The modern application landscape is rapidly evolving, creating new tools, technologies, and processes that allow organizations to deploy production code faster. But risks to application security have also changed significantly, requiring the security discipline to evolve in order to adapt to new types of attacks. While solutions like Dynamic Application Security Testing (DAST) have become a widely used approach to detecting vulnerabilities, many organizations are shifting to ones that provide deeper visibility into production code.
In this post, we’ll look at the challenges of using DASTs and how taking an instrumentation-based approach through Interactive Application Security Testing (IAST) solves them. Along the way, we’ll also look at how Datadog Code Security uses the IAST approach to efficiently detect security vulnerabilities in production environments.
Challenges with using DASTs for application security
Traditional solutions like DASTs work independently of the application being tested, simulating attacks against them by executing a series of HTTP requests and evaluating their responses. This approach requires that organizations launch a scan and then wait for the results, creating a point-in-time snapshot of an application’s security instead of continuous security monitoring. For applications with a large footprint, this type of security testing can take days to complete. Even minor code changes or vulnerability fixes would require another full scan, which can be a significant hurdle for organizations who deploy production code at a high velocity.
Because DASTs operate outside of an application, they lack granular visibility into the interactions between an application’s services, resources, and other components. This limited scope introduces challenges for building complete security coverage. First, while DASTs can detect vulnerabilities from external threats, they end up missing deep-level vulnerabilities that affect an application’s code or architecture. Second, without this internal visibility, DASTs also lack the necessary context for finding the source of a detected vulnerability and acting on it.
With the combined challenges of lack of visibility into the code and the “launch and wait” approach, relying on DASTs alone to assess application security can create significant gaps in an organization’s overall security strategy. To address these gaps, security teams need a solution that not only improves the scope of their vulnerability detection but also their remediation efforts.
Using an instrumentation-based approach to application security testing
IAST models use instrumentation to analyze applications in their running state, monitoring requests and their interactions with each internal layer—operating similarly to application performance monitoring (APM). This instrumentation-based approach plays a key role in helping organizations find and mitigate a broader range of vulnerabilities that traditional solutions like DASTs may miss.
Instrumentation enables IASTs to easily integrate with an organization’s existing infrastructure, continuously monitor all production traffic for vulnerabilities, and provide security insights in real-time. With these advantages, security teams can quickly ramp up security monitoring without disrupting production releases. For example, they can use the Datadog Agent and their application’s existing instrumentation to detect vulnerabilities instead of relying on manually executed attacks, scans, or costly penetration testing.

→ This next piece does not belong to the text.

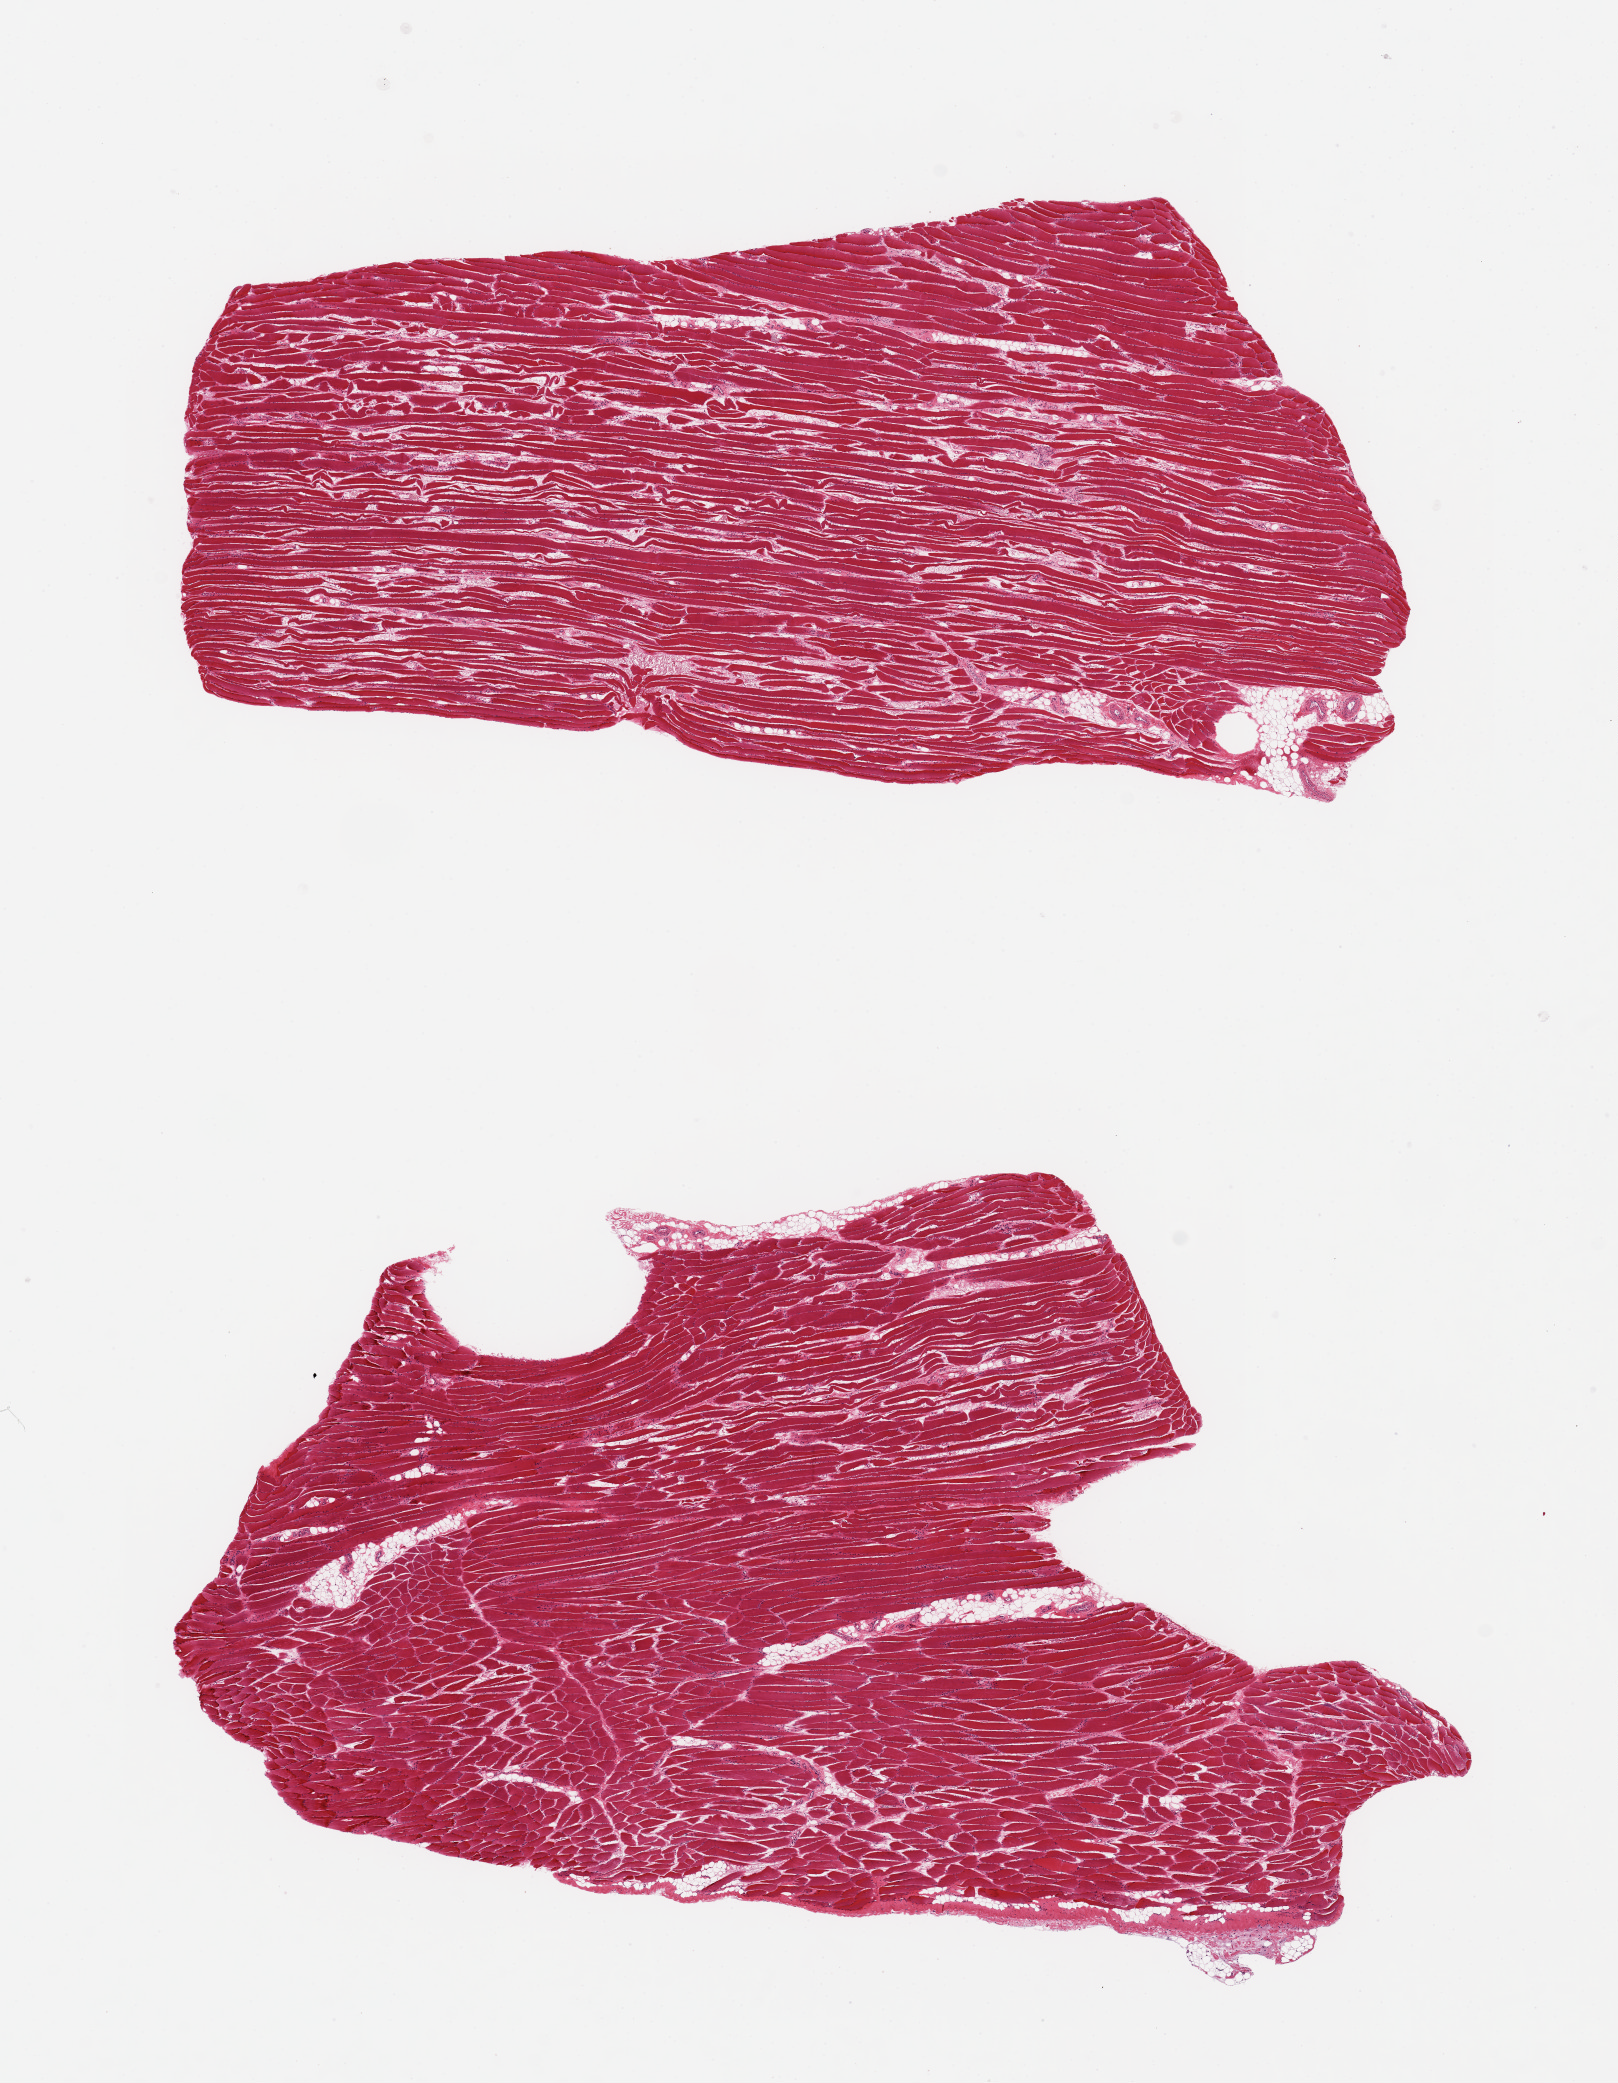
Whole-slide image, haematoxylin and eosin stain — a low-resolution overview of the entire scanned area, about 12.8 x 16.5 mm (acquisition: 20x scan). PAXgene-fixed, paraffin-embedded tissue. Sampled site (target tissue): skeletal muscle. Tissue donor sample. Male donor.
- review note (as recorded): 2 pieces; 10x5 & 10x6mm; free of adipose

The instrumentation-based approach also enables IASTs to provide greater coverage for a wider range of vulnerabilities than other application security testing solutions. Datadog Code Security offers 100 percent coverage against the OWASP benchmark, which evaluates application security testing solutions like IASTs against common vulnerability types. This scope of coverage ensures that teams can detect vulnerabilities with complete accuracy, regardless of how complex, severe, or widespread those vulnerabilities are.
In addition to its ability to integrate with existing infrastructure and create exhaustive coverage, instrumentation plays a key role in offering all of the necessary context for confirming and fixing vulnerabilities. Datadog Code Security automatically provides the information teams need to understand exactly where a vulnerability is in an application—from the affected filename down to the exact method and line number. If they’ve enabled our GitHub integration, Datadog will also show them the first impacted version of a service, the commit that introduced the vulnerability, and a snippet of the vulnerable code. Together, this information gives teams insight into where and when a vulnerability occurred so they can efficiently prioritize their work.
Comprehensive application security testing with Datadog Code Security
IASTs provide continuous, code-level vulnerability detection for your applications, which is a critical requirement for maintaining secure, reliable production environments. Since this approach works within the application, it enables teams to detect vulnerabilities that other security testing solutions may miss. Datadog Code Security takes advantage of the IAST approach to offer an up-to-date view of your application’s attack surface.